Why do we spend so much time looking at our smart phone? The smart phone we carry -- Android or iPhone -- is an impressive machine, with computing speeds and storage capacities thousands of times those of desktop Personal Computers (PCs) and laptops from only a few years ago. The 'apps' we use every day are enhancing our capacity to function in the complex and truly globalised world we now encounter at work, home and play. Imagine living without that smart phone which provides an additional silicon brain? As Moore's Law climaxes, our smart watch is likely to outshine our present smart phone the way our smart phones now eclipse old PCs and laptops. Yet, there is something missing...
No matter how powerful the smart phone and smart watch become, they may never develop greater artificial intelligence capability if we continue to rely on conventional computing technology. According to the authors of a paper published in the journal Physical Review X in the summer this year, adding a dash of quantum mechanics could enhance the efficiency of learning algorithms in a similar way as other applications of quantum computing.
This ground-breaking work comes under a new discipline, the so-called 'Quantum AI', an area in which the search engine company Google has started to invest hundreds of millions of dollars via the creation of a specialised laboratory in collaboration with NASA, more famous for launching rockets, satellites and landing man on the moon. Google alongside IBM, NEC, STMicroelectronics, amongst many other multi-nationals and government agencies, is also developing more quantum computing and quantum technologies 2.0 solutions.
Quicker, Faster and More Secure
Quantum mechanics has revolutionised the world of communications and computers by introducing new algorithms which are much quicker and more secure in transferring information. Quantum computing not only allows for the creation of powerful computers, but also may assist in evolving smarter and more creative robots than conventional ones.
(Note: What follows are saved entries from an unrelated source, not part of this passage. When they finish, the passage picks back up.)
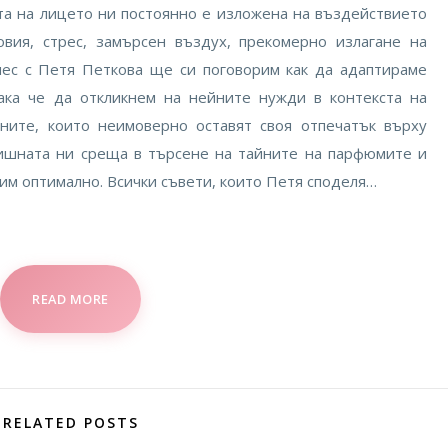
ата на лицето ни постоянно е изложена на въздействието
овия, стрес, замърсен въздух, прекомерно излагане на
нес с Петя Петкова ще си поговорим как да адаптираме
ака че да откликнем на нейните нужди в контекста на
ните, които неимоверно оставят своя отпечатък върху
ишната ни среща в търсене на тайните на парфюмите и
им оптимално. Всички съвети, които Петя споделя…
READ MORE
RELATED POSTS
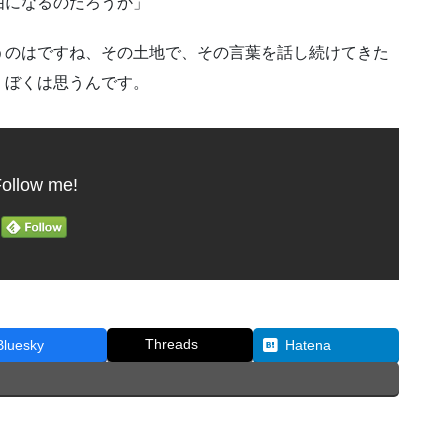
由になるのだろうか」
うのはですね、その土地で、その言葉を話し続けてきた
、ぼくは思うんです。
ollow me!
Threads
Bluesky
Hatena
Scientists have now confirmed that quantum tools that enhance the performance of learning algorithms may eventually help robots learn and respond much faster to the stimuli around them.
Robots, Automatons and Agents
Researchers from the Complutense University of Madrid (UCM) and the University of Innsbruck (Austria) published a study in the journal 'Physical Review X' which states that these tools can be used to apply to robots, automatons and the other agents that use artificial intelligence (AI). They demonstrate for the first time that quantum machines can respond the best and act the fastest against the environment surrounding them. More specifically, they adapt to situations where the conventional ones, which are much slower, cannot finish the learning and response processes.
Real Life: Complex and Unpredictable
Real life situations are complex and unpredictable. While robots today have become more adapted, they’re still essentially stupid –- limited to a particular pre-programmed series of tasks, slow to respond to complex environments and unable to learn from past experience. Put a conventional robot out of the living room or production line and it will stumble, crumble and fall.
"In the case of very demanding and 'impatient' environments, the outcome is that the quantum robot can adapt itself and survive, while the classic robot is destined to collapse," explain G Davide Paparo and Miguel A. Martín-Delgado, the two researchers from UCM who have participated in the study. The researchers have used the theory of a quantum random walk to show how an agent can explore its episodic memory in superposition to dramatically speed up its active learning time. Utilising quantum physics to promote artificial intelligence learning has the ability to provide a quadratic increase in speed in active learning -- critical when the environment changes on time scales of the “thinking” time of the autonomous learning agent.
Machine Learning: Scenarios, Modelling and Predictions
Recent research work has focused on using quantum computing to accelerate ahead with one of the most difficult points to resolve in information technology: machine learning, which is used to create highly accurate models and predictions. It is applied, for example, to know how climate chaos caused by global warming or a pandemic such as Ebola will evolve or in the development of Internet search engines.
Qualitative Advantages of Quantum
"Building a model is actually a creative act, but conventional computers are no good at it," says Martín-Delgado. "That is where quantum computing comes into play. The advances it brings are not only quantitative in terms of greater speed, but also qualitative: adapting better to environments where the classic agent does not survive. This means that quantum robots are more creative."
Intelligent and Creative Quantum Robots
The authors assess the scope of their study as such: "It means a step forward towards the most ambitious objective of artificial intelligence: the creation of a robot that is intelligent and creative, and that is not designed for specific tasks!" Could the Combination of artificial intelligence systems with quantum circuitry be the recipe we need to build the Arthur C Clarke's HAL 9000s in the Space Odyssey series and Isaac Asimov’s R Daneel Olivaws of the future? Quantum learning agent applications may yet take time to evolve and perfect, but the journey has begun.
Shrinking Time Horizons
Let us not forget that when the world wide web was invented in the early 1990s, many time scales for products and applications which were mapped out for the next two decades manifest in the first few years, giving rise to the concept of one web year being equal to sixty human days and one man year being equal to six web years. Does a similar quantum year await the QT2 evolution horizon so we could actually experience quantum technology 2.0 products and applications much sooner than the anticipated ten to fifteen year horizon beginning with quantum clocks and sensors and much more besides?